Alamo Drafthouse Emerges From Chapter 11 Bankruptcy

Company will open five new theaters this year and next

Beatrice Verhoeven

Zane Roessell

Alamo Drafthouse has emerged from Chapter 11 bankruptcy and will open five new theaters this year and next, the company announced Tuesday.

This also means Fortress Investment Group and Altamont Capital can move ahead to take control of the company that filed for bankruptcy on March 3. Alamo founder and executive chairman Tim League and other original investors are also among the minority partners. Fortress is a new investor in the company while Altamont was a pre-existing investor before the chain’s nationwide closure amid the COVID-19 pandemic.

“We’re so thrilled to be reopening theaters across the country and welcoming back audiences for an unparalleled moviegoing experience with films we’ve been eagerly awaiting for over a year now,” Alamo Drafthouse CEO Shelli Taylor said. “We’re so grateful to our incredible partners at Altamont and Fortress, who are completely aligned with our vision for Alamo Drafthouse’s growth. It’s incredibly exciting to be back on that path so we can bring the Alamo Drafthouse experience to new locations around the country, including our very first locations in Manhattan, St. Louis, and D.C.”

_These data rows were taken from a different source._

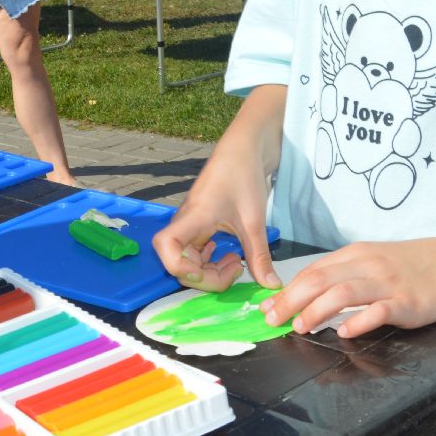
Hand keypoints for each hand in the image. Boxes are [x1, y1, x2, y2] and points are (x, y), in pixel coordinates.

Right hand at [152, 143, 277, 293]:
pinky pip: (198, 253)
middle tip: (237, 269)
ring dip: (211, 271)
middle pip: (179, 262)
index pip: (165, 246)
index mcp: (192, 217)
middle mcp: (186, 223)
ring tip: (237, 263)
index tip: (206, 273)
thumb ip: (259, 255)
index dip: (178, 266)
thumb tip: (271, 286)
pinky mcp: (200, 225)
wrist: (245, 149)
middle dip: (206, 277)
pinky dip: (213, 261)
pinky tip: (232, 256)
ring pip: (189, 261)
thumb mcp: (254, 221)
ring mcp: (192, 225)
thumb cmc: (243, 176)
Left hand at [256, 237, 435, 339]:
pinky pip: (379, 311)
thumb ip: (346, 274)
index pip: (312, 271)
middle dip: (290, 301)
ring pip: (342, 292)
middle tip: (272, 320)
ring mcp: (388, 283)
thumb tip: (310, 294)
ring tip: (301, 327)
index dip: (286, 290)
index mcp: (356, 255)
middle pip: (319, 280)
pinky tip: (345, 332)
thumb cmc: (417, 264)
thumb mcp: (376, 260)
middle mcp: (368, 265)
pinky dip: (359, 321)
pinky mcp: (408, 302)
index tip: (266, 307)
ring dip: (316, 311)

The announcement comes on the heels of Alamo Drafthouse’s biggest box office weekend since the pandemic began, according to the company, as John Krasinski’s “A Quiet Place – Part II” and Disney’s “Cruella” hit the big screens.

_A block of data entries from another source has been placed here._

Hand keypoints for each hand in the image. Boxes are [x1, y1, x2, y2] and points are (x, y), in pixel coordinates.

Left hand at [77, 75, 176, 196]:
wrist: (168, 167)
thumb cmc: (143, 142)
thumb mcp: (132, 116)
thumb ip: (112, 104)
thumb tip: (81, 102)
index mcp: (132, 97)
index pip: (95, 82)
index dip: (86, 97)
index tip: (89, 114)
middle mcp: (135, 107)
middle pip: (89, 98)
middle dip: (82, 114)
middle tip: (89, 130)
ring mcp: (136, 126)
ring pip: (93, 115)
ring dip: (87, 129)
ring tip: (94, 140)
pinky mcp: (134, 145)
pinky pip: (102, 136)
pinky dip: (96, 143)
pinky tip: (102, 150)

Like many exhibitors, Alamo has been battered by the pandemic and the widespread closure of theaters, amassing $105 million in debt at the time of its bankruptcy filing. League had predicted a comeback for the chain, which has won a loyal following for its premium in-theater dining, selection of classic and off-beat genre screenings, and its “no talking” policies to improve the moviegoing experience. 

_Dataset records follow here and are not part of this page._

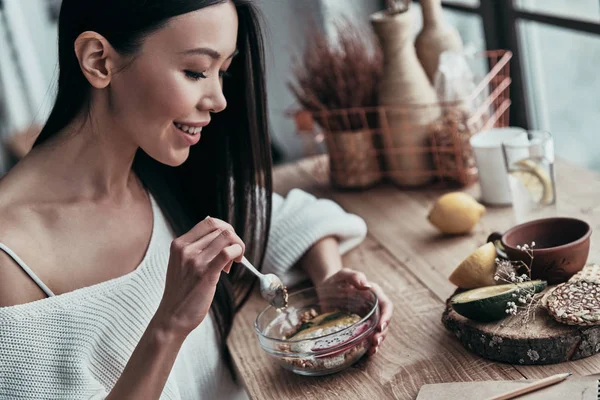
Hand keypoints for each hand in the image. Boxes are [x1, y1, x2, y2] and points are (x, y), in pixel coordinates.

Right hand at [154, 217, 244, 337]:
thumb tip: (221, 236)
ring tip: (232, 262)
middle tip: (233, 256)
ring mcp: (195, 261)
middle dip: (233, 239)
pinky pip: (227, 253)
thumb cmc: (181, 291)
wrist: (172, 317)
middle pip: (220, 228)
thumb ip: (196, 248)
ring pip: (227, 237)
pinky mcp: (205, 274)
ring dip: (237, 246)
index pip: (209, 221)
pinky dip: (237, 252)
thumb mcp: (181, 263)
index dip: (225, 228)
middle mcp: (185, 249)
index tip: (228, 242)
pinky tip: (235, 262)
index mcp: (179, 244)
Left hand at [319, 268, 392, 355]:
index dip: (386, 317)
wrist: (326, 287)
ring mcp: (366, 318)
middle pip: (384, 322)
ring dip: (377, 341)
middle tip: (375, 342)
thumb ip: (355, 276)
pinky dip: (367, 345)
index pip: (386, 306)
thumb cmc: (337, 279)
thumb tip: (366, 285)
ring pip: (377, 331)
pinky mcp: (358, 326)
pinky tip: (366, 352)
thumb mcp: (344, 274)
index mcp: (374, 294)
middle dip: (382, 333)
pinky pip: (366, 337)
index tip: (380, 326)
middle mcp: (373, 307)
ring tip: (372, 350)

Founded in 1997 in Austin, Texas, the indie cinema chain expanded to 41 locations nationwide, including recently in downtown Los Angeles. As part of the restructuring, two Texas theater locations and one in Kansas City, Missouri are set to be closed. Development on another in Orlando, Florida, will be “permanently ceased.” Altamont and Fortress, which have bought the majority of Alamo’s long-term debt from other lenders, will also provide $20 million in financing to allow the remaining locations to operate as Alamo hopes that a summer slate led by “Black Widow” and “In The Heights” will bring audiences back to their auditoriums.